Outrage Review Censored

2008-05-08 (Limited release)

According to an article written for IndieWire last week by Eugene Hernandez, National Public Radio in effect censored Nathan Lee’s review of Outrage, Kirby Dick’s documentary about purportedly closeted gay conservative politicians. Hernandez writes:

Citing a policy of protecting the privacy of public figures, an NPR superior cut the names of current Florida governor Charlie Crist and former Senator Larry Craig from the review after writer Nathan Lee and his assigning editor at NPR had agreed on the text of the piece. However, a photo of Larry Craig accompanies the review and says that the former Senator is a subject of the documentary. It also hints strongly at the inclusion of Crist in the doc.

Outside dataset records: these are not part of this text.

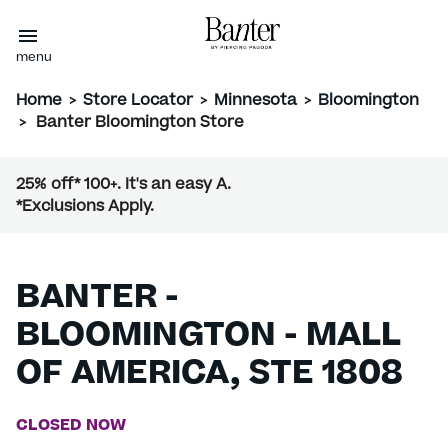
menu
Home
>
Store Locator
>
Minnesota
>
Bloomington
>
Banter Bloomington Store
25% off* 100+. It's an easy A.
*Exclusions Apply.
BANTER -
BLOOMINGTON - MALL
OF AMERICA, STE 1808
CLOSED NOW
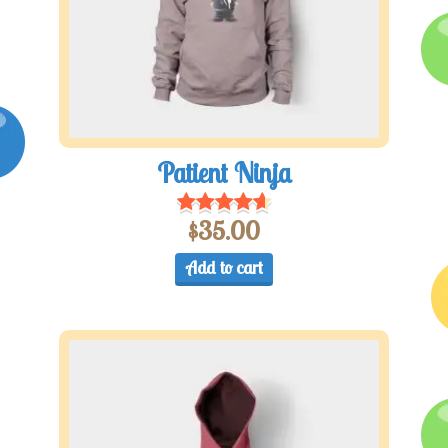
Patient Ninja
$
35.00
Add to cart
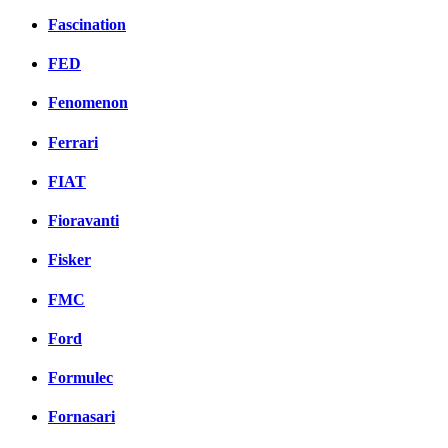
Fascination
FED
Fenomenon
Ferrari
FIAT
Fioravanti
Fisker
FMC
Ford
Formulec
Fornasari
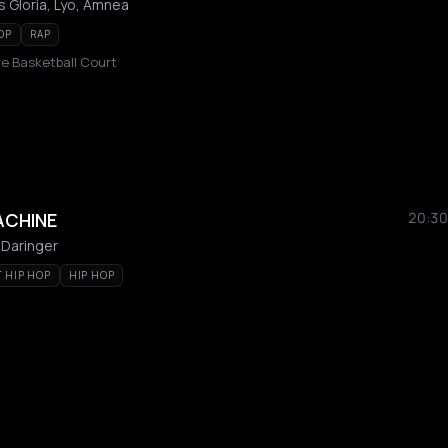
 Gloria, Lyo, Amnea
OP
RAP
e Basketball Court
ACHINE
20:30
 Daringer
T HIP HOP
HIP HOP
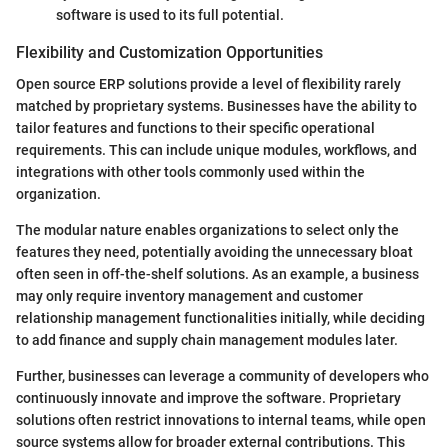
software is used to its full potential.
Flexibility and Customization Opportunities
Open source ERP solutions provide a level of flexibility rarely
matched by proprietary systems. Businesses have the ability to
tailor features and functions to their specific operational
requirements. This can include unique modules, workflows, and
integrations with other tools commonly used within the
organization.
The modular nature enables organizations to select only the
features they need, potentially avoiding the unnecessary bloat
often seen in off-the-shelf solutions. As an example, a business
may only require inventory management and customer
relationship management functionalities initially, while deciding
to add finance and supply chain management modules later.
Further, businesses can leverage a community of developers who
continuously innovate and improve the software. Proprietary
solutions often restrict innovations to internal teams, while open
source systems allow for broader external contributions. This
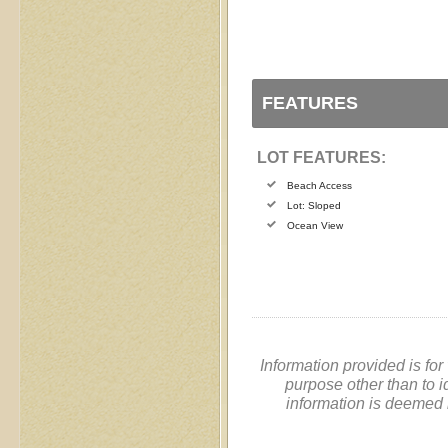
FEATURES
LOT FEATURES:
Beach Access
Lot: Sloped
Ocean View
Information provided is fo
purpose other than to i
information is deemed 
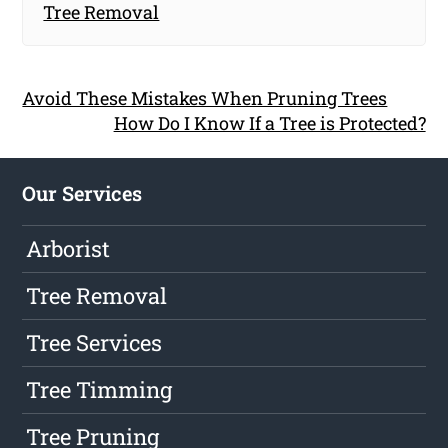
Tree Removal
Avoid These Mistakes When Pruning Trees
How Do I Know If a Tree is Protected?
Our Services
Arborist
Tree Removal
Tree Services
Tree Timming
Tree Pruning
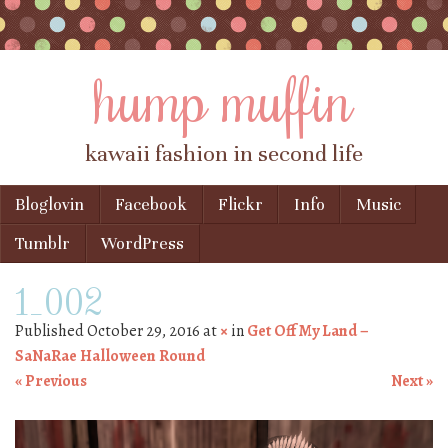
hump muffin
kawaii fashion in second life
Skip to content
Bloglovin
Facebook
Flickr
Info
Music
Menu
Tumblr
WordPress
1_002
Published
October 29, 2016
at
×
in
Get Off My Land –
SaNaRae Halloween Round
« Previous
Next »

For all those who haven’t seen it, Outrage opens ominously with text on the screen that claims a “brilliantly orchestrated conspiracy” exists in America that keeps the identity of gay politicians a secret from the public at large, no matter how many people inside the Beltway are fully aware of it. At first blush, it’s a rather overblown statement, that Dick might strive mightily to prove throughout the film, but never quite achieves.

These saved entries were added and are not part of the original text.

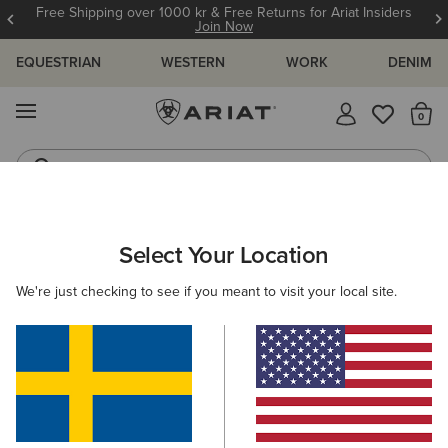
Free Shipping over 1000 kr & Free Returns for Ariat Insiders
Join Now
EQUESTRIAN
WESTERN
WORK
DENIM
MENU
Th
Riding Boots
Jeans
ARIAT
KIDS
FEATURED
TRAINING ESSENTIALS
Select Your Location
C
Kids' Training Essentials
We're just checking to see if you meant to visit your local site.
Wiggle Room Technology
New Arrivals
Filters & Sort
19 ITEMS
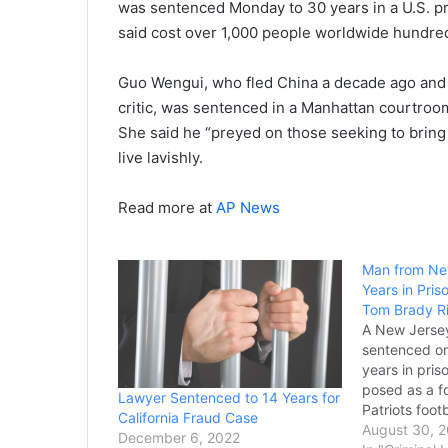
was sentenced Monday to 30 years in a U.S. pri
said cost over 1,000 people worldwide hundreds
Guo Wengui, who fled China a decade ago and
critic, was sentenced in a Manhattan courtroo
She said he “preyed on those seeking to bring
live lavishly.
Read more at
AP News
Man from Ne
Years in Pris
Tom Brady Ri
A New Jerse
sentenced o
years in pris
posed as a 
Lawyer Sentenced to 14 Years for
Patriots foot
California Fraud Case
sell Super B
August 30, 
December 6, 2022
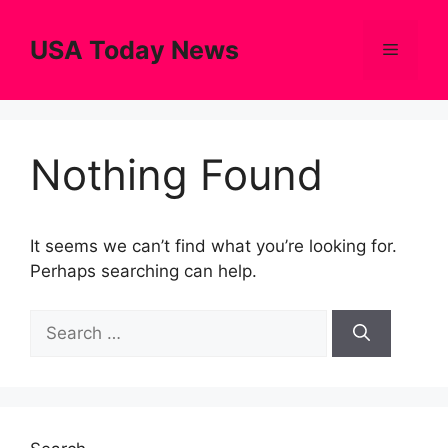
Skip
to
USA Today News
Menu
content
Nothing Found
It seems we can’t find what you’re looking for.
Perhaps searching can help.
Search
for:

What Dick does achieve is more than most journalists have: getting a number of sources (named and anonymous) to go on film describing exactly how they know that politicians from Crist to Craig and others, as well as one right-wing media star, are gay. Outrage also contains a sincerely righteous fury, born from the fact that most all the politicians Dick is accusing of being closeted here just so happen to be conservatives who righteously legislate against gay rights whenever possible.

Some would term that gossip. Others, though, might call that a news story.

So NPR’s concern about “trying to respect the privacy of public figures and of not airing or publishing rumors, allegations and reports about their private lives unless there is a compelling reason to do so” (as an executive director told Hernandez) doesn’t quite hold true. One could argue that simply repeating rumors about politicians’ sexual orientation does not have journalistic relevance.

But when those politicians’ sexual orientation is being reported on in the context of reviewing a documentary about that subject, the documentary has amassed multiple sources for its claims (more than mainstream newspapers often use for juicy stories, it must be said), and those politicians consistently vote in a way viewed by many as homophobic, claiming there is “no compelling reason” doesn’t hold water. What it does do, in fact, is give those people who believe there is a media conspiracy hiding gay conservative politicians in plain sight, proof that they’re right.